L’Allemagne est le meilleur exemple du fait qu’une fraction communiste au Parlement est possible, et c’est, pourquoi vous devriez dire ouvertement aux masses : nous sommes trop faibles pour créer un parti solidement constitué. Telle serait la vérité qu’il faudrait dire. Mais si vous reconnaissiez votre faiblesse devant les masses, elles deviendraient non pas vos amies, mais bien vos adversaires, et elles se rallieraient au parlementarisme.
Si vous dites : « Camarades ouvriers, nous sommes si faibles que nous ne pouvons pas créer un parti suffisamment discipliné pour obliger ses députés à se soumettre à sa volonté », les ouvriers vous abandonneront, car ils se diront : « Comment pourrions nous instaurer la dictature prolétarienne avec des gens aussi faibles ? »
Vous êtes bien naïfs, si vous vous imaginez que le jour de la victoire du prolétariat, les intellectuels, la classe moyenne, la petite bourgeoisie deviendront communistes.
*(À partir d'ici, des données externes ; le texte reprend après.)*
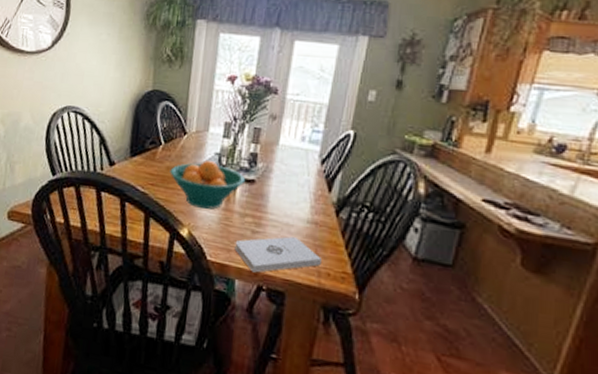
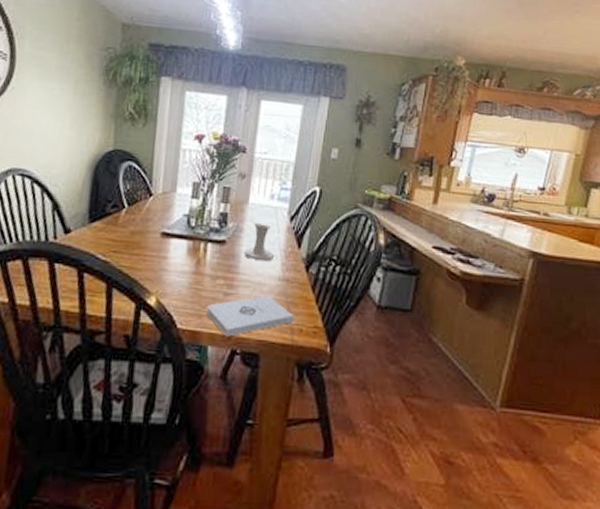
fruit bowl: present [169,159,246,210] -> none [134,222,217,274]
candle holder: none [273,165,303,204] -> present [245,223,274,262]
Mais si vous ne vous faites pas cette illusion, vous devez dès maintenant préparer le prolétariat à s’engager dans la voie qui est la nôtre. Vous ne trouverez aucune exception à cette règle dans aucun domaine du travail d’Etat.
Le lendemain de la révolution, vous verrez partout des avocats opportunistes, qui se diront communistes, des petits bourgeois qui n’admettront ni la discipline du parti communiste, ni celle de l’Etat prolétarien. Si vous ne préparez pas les ouvriers à fonder un parti vraiment discipliné, qui impose sa discipline à tous ses membres, vous ne préparerez jamais la dictature du prolétariat. Je pense que vous ne voulez pas admettre que précisément la faiblesse d’un très grand nombre de nouveaux partis communistes les amène à contester la nécessité du travail parlementaire.
Et je suis convaincu que l’immense majorité des ouvriers vraiment révolutionnaires nous suivra et se prononcera contre vos thèses antiparlementaires.